Written task -
Reproduce the lines below exactly. Skip images.

[Dataset items]
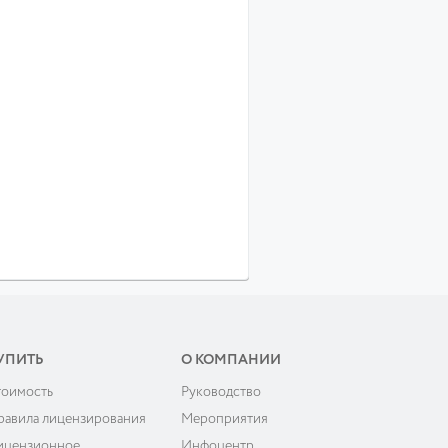
УПИТЬ
О КОМПАНИИ
тоимость
Руководство
равила лицензирования
Мероприятия
ицензионное
Инфоцентр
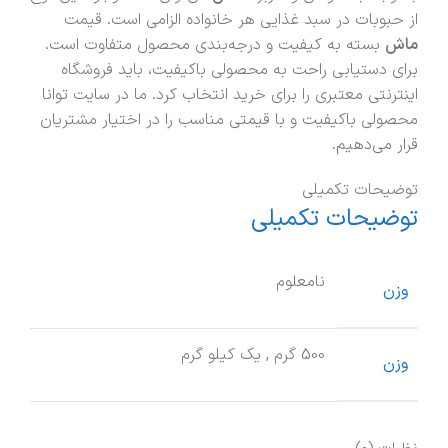
از حبوبات در سبد غذایی هر خانواده الزامی است. قیمت
ماش
بسته به کیفیت و درجه‌بندی محصول متفاوت است.
برای دستیابی راحت به محصولی باکیفیت، باید فروشگاه
اینترنتی معتبری را برای خرید انتخاب کرد. ما در سایت توانا
محصولی باکیفیت و با قیمتی مناسب را در اختیار مشتریان
قرار می‌دهیم.
توضیحات تکمیلی
توضیحات تکمیلی
نامعلوم
وزن
500 گرم
,
یک کیلو گرم
وزن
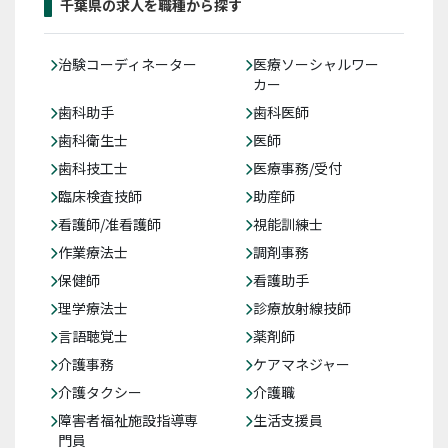
千葉県の求人を職種から探す
治験コーディネーター
医療ソーシャルワー
カー
歯科助手
歯科医師
歯科衛生士
医師
歯科技工士
医療事務/受付
臨床検査技師
助産師
看護師/准看護師
視能訓練士
作業療法士
調剤事務
保健師
看護助手
理学療法士
診療放射線技師
言語聴覚士
薬剤師
介護事務
ケアマネジャー
介護タクシー
介護職
障害者福祉施設指導専
生活支援員
門員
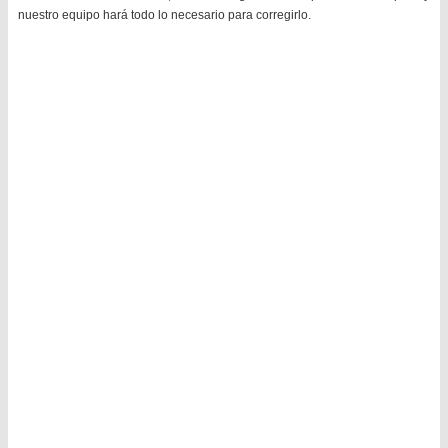
nuestro equipo hará todo lo necesario para corregirlo.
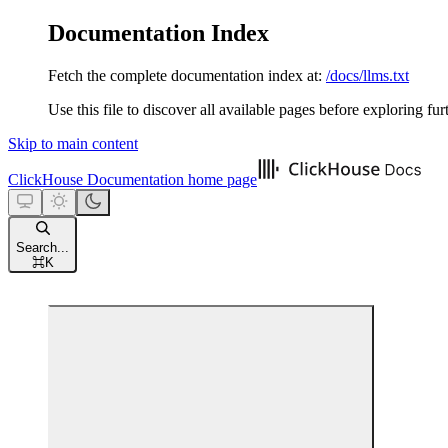
Documentation Index
Fetch the complete documentation index at:
/docs/llms.txt
Use this file to discover all available pages before exploring fur
Skip to main content
ClickHouse Documentation
home page
Search...
⌘
K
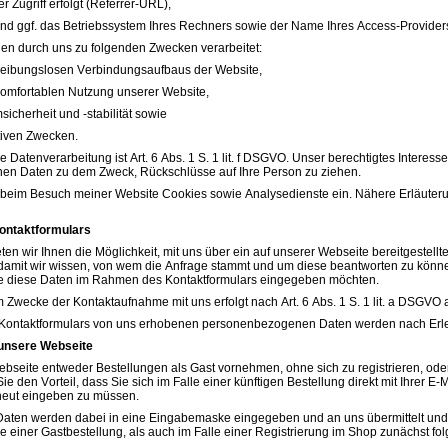
r Zugriff erfolgt (Referrer-URL),
nd ggf. das Betriebssystem Ihres Rechners sowie der Name Ihres Access-Provider
n durch uns zu folgenden Zwecken verarbeitet:
reibungslosen Verbindungsaufbaus der Website,
komfortablen Nutzung unserer Website,
icherheit und -stabilität sowie
tiven Zwecken.
e Datenverarbeitung ist Art. 6 Abs. 1 S. 1 lit. f DSGVO. Unser berechtigtes Interes
en Daten zu dem Zweck, Rückschlüsse auf Ihre Person zu ziehen.
 beim Besuch meiner Website Cookies sowie Analysedienste ein. Nähere Erläuterung
ontaktformulars
ieten wir Ihnen die Möglichkeit, mit uns über ein auf unserer Webseite bereitgestel
 damit wir wissen, von wem die Anfrage stammt und um diese beantworten zu können.
ie diese Daten im Rahmen des Kontaktformulars eingegeben möchten.
wecke der Kontaktaufnahme mit uns erfolgt nach Art. 6 Abs. 1 S. 1 lit. a DSGVO auf 
 Kontaktformulars von uns erhobenen personenbezogenen Daten werden nach Erled
 unsere Webseite
seite entweder Bestellungen als Gast vornehmen, ohne sich zu registrieren, oder 
 Sie den Vorteil, dass Sie sich im Falle einer künftigen Bestellung direkt mit Ihre
neut eingeben zu müssen.
ten werden dabei in eine Eingabemaske eingegeben und an uns übermittelt und g
e einer Gastbestellung, als auch im Falle einer Registrierung im Shop zunächst fo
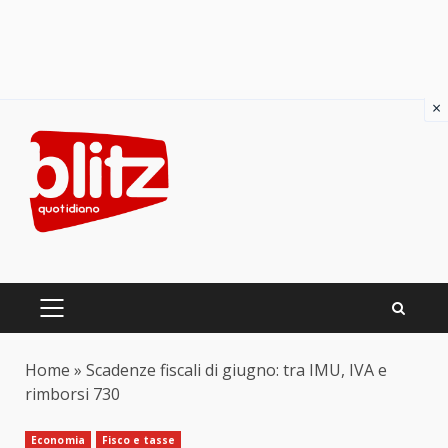
×
Skip
to
content
PRIMARY
MENU
Home
»
Scadenze fiscali di giugno: tra IMU, IVA e
rimborsi 730
Economia
Fisco e tasse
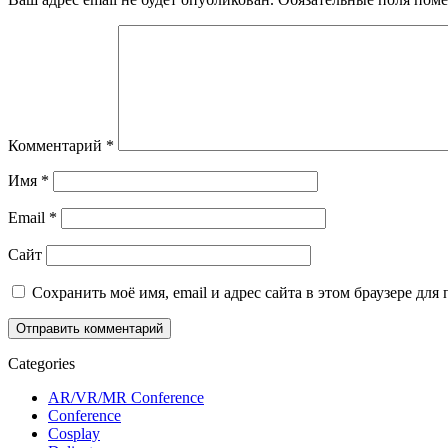
Комментарий
*
Имя
*
Email
*
Сайт
Сохранить моё имя, email и адрес сайта в этом браузере д
Categories
AR/VR/MR Conference
Conference
Cosplay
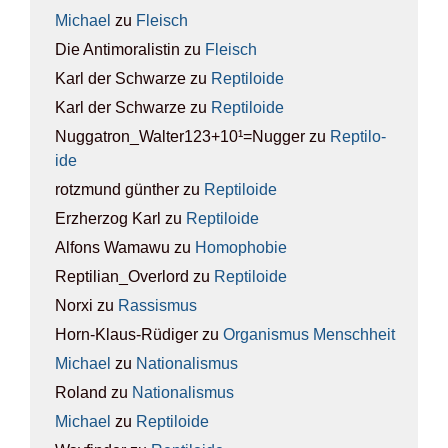
Michael
zu
Fleisch
Die Antimoralistin
zu
Fleisch
Karl der Schwarze
zu
Rep­ti­lo­ide
Karl der Schwarze
zu
Rep­ti­lo­ide
Nuggatron_Walter123+10¹=Nugger
zu
Rep­ti­lo­
ide
rotzmund günther
zu
Rep­ti­lo­ide
Erzherzog Karl
zu
Rep­ti­lo­ide
Alfons Wamawu
zu
Homo­pho­bie
Reptilian_Overlord
zu
Rep­ti­lo­ide
Norxi
zu
Ras­sis­mus
Horn-Klaus-Rüdiger
zu
Orga­nis­mus Mensch­heit
Michael
zu
Natio­na­lis­mus
Roland
zu
Natio­na­lis­mus
Michael
zu
Rep­ti­lo­ide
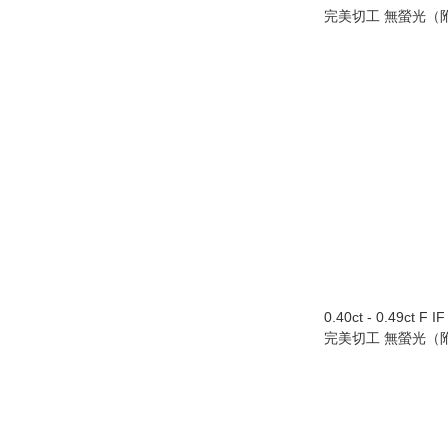
完美切工 無螢光（附
Au750/18K白色
0.40ct - 0.49ct F 
完美切工 無螢光（附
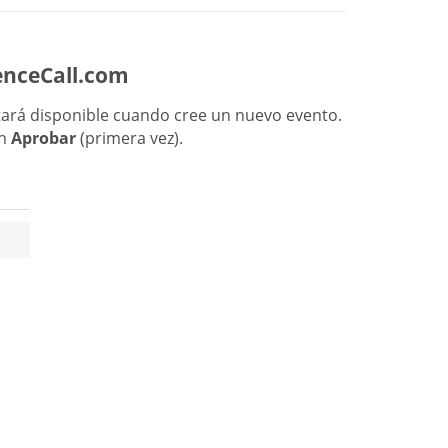
renceCall.com
ará disponible cuando cree un nuevo evento.
en
Aprobar
(primera vez).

Answer to the exercise -
УПИТЬ
О КОМПАНИИ
тоимость
Руководство
равила лицензирования
Мероприятия
ицензионное
Инфоцентр
از حبوبات در سبد غذایی هر خانواده الزامی است. قیمت
ماش
بسته به کیفیت و درجه‌بندی محصول متفاوت است.
برای دستیابی راحت به محصولی باکیفیت، باید فروشگاه
اینترنتی معتبری را برای خرید انتخاب کرد. ما در سایت توانا
محصولی باکیفیت و با قیمتی مناسب را در اختیار مشتریان
قرار می‌دهیم.
توضیحات تکمیلی
توضیحات تکمیلی
نامعلوم
وزن
500 گرم
,
یک کیلو گرم
وزن
千葉県の求人を職種から探す
治験コーディネーター
医療ソーシャルワー
カー
歯科助手
歯科医師
歯科衛生士
医師
歯科技工士
医療事務/受付
臨床検査技師
助産師
看護師/准看護師
視能訓練士
作業療法士
調剤事務
保健師
看護助手
理学療法士
診療放射線技師
言語聴覚士
薬剤師
介護事務
ケアマネジャー
介護タクシー
介護職
障害者福祉施設指導専
生活支援員
門員
nuestro equipo hará todo lo necesario para corregirlo.
Documentation Index
Fetch the complete documentation index at:
/docs/llms.txt
Use this file to discover all available pages before exploring fur
Skip to main content
ClickHouse Documentation
home page
Search...
⌘
K
r Zugriff erfolgt (Referrer-URL),
nd ggf. das Betriebssystem Ihres Rechners sowie der Name Ihres Access-Provider
n durch uns zu folgenden Zwecken verarbeitet:
reibungslosen Verbindungsaufbaus der Website,
komfortablen Nutzung unserer Website,
icherheit und -stabilität sowie
tiven Zwecken.
e Datenverarbeitung ist Art. 6 Abs. 1 S. 1 lit. f DSGVO. Unser berechtigtes Interes
en Daten zu dem Zweck, Rückschlüsse auf Ihre Person zu ziehen.
 beim Besuch meiner Website Cookies sowie Analysedienste ein. Nähere Erläuterung
ontaktformulars
ieten wir Ihnen die Möglichkeit, mit uns über ein auf unserer Webseite bereitgestel
 damit wir wissen, von wem die Anfrage stammt und um diese beantworten zu können.
ie diese Daten im Rahmen des Kontaktformulars eingegeben möchten.
wecke der Kontaktaufnahme mit uns erfolgt nach Art. 6 Abs. 1 S. 1 lit. a DSGVO auf 
 Kontaktformulars von uns erhobenen personenbezogenen Daten werden nach Erled
 unsere Webseite
seite entweder Bestellungen als Gast vornehmen, ohne sich zu registrieren, oder 
 Sie den Vorteil, dass Sie sich im Falle einer künftigen Bestellung direkt mit Ihre
neut eingeben zu müssen.
ten werden dabei in eine Eingabemaske eingegeben und an uns übermittelt und g
e einer Gastbestellung, als auch im Falle einer Registrierung im Shop zunächst fo
×
Skip
to
content
PRIMARY
MENU
Home
»
Scadenze fiscali di giugno: tra IMU, IVA e
rimborsi 730
Economia
Fisco e tasse
Комментарий
*
Имя
*
Email
*
Сайт
Сохранить моё имя, email и адрес сайта в этом браузере д
Categories
AR/VR/MR Conference
Conference
Cosplay
Michael
zu
Fleisch
Die Antimoralistin
zu
Fleisch
Karl der Schwarze
zu
Rep­ti­lo­ide
Karl der Schwarze
zu
Rep­ti­lo­ide
Nuggatron_Walter123+10¹=Nugger
zu
Rep­ti­lo­
ide
rotzmund günther
zu
Rep­ti­lo­ide
Erzherzog Karl
zu
Rep­ti­lo­ide
Alfons Wamawu
zu
Homo­pho­bie
Reptilian_Overlord
zu
Rep­ti­lo­ide
Norxi
zu
Ras­sis­mus
Horn-Klaus-Rüdiger
zu
Orga­nis­mus Mensch­heit
Michael
zu
Natio­na­lis­mus
Roland
zu
Natio­na­lis­mus
Michael
zu
Rep­ti­lo­ide
完美切工 無螢光（附
Au750/18K白色
0.40ct - 0.49ct F 
完美切工 無螢光（附
renceCall.com
ará disponible cuando cree un nuevo evento.
en
Aprobar
(primera vez).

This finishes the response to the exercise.